Plutonium was found inside the noses of laboratory workers in building TA-55 after an alarm indicated that there had been a release of the material, the Chronicle reported. Four other employees working nearby were not contaminated, and the plutonium 239 did not enter the outside environment.

The exposed workers have not become ill. “As a standard precaution, (they) are being monitored by the laboratory’s Occupational Medicine group,” said Los Alamos spokesman Kevin Roark.

Plutonium 239 is used in nuclear weapons, and is particularly dangerous if it enters the lungs. There was no word yesterday whether the material had reached any of the workers’ lungs.

Incoming Los Alamos chief Michael Anastasio said he had not heard about the incident. The new management team led by the university and Bechtel Corp. takes over on June 1, 2006. Anastasio pledged to take responsibility for any problems that occur afterward.

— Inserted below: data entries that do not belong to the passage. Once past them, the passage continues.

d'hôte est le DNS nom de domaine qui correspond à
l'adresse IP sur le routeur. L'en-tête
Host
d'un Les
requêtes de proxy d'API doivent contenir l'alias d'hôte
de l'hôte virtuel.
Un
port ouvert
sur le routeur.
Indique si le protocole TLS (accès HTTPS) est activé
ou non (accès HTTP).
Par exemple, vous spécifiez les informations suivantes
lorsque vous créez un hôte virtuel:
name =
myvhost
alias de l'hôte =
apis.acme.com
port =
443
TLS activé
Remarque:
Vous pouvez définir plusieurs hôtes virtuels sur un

“I’ll be responsible … absolutely,” he said.

“The board of directors will oversee me and ensure that I’m doing the right thing in fulfilling our responsibilities under this contract,” said Anastasio, presently director of the Lawrence Livermore National Laboratory in California. “But they look to me to run the laboratory … and they will hold me accountable for my success or lack of success.”

Also this week, the Energy Department levied a $192,5000 fine against a contractor after several workers suffered “a series of low-level plutonium uptakes” into their bodies from April to August 2004 at Lawrence Livermore, the Chronicle reported.

“The violations reflected [Washington TRU Solutions’] limited understanding of the design and operational limitations of the MOVER facility, a portable waste processing facility designed to be transported to and operated at various DOE sites,” the agency said in a press release.

“Two to three” company employees were exposed while preparing Lawrence Livermore plutonium waste to be shipped to a salt mine cave in New Mexico, said Washington TRU spokesman Jack Herrmann. The exposure level was “not at the level that is life-threatening,” he said. However, Washington TRU plans to continue to monitor the employees at least for “as long as they work” for the Carlsbad, N.M., company, he said. Washington TRU does not plan to appeal the fine, Herrmann said (Keay Davidson, San Francisco Chronicle, Dec. 23).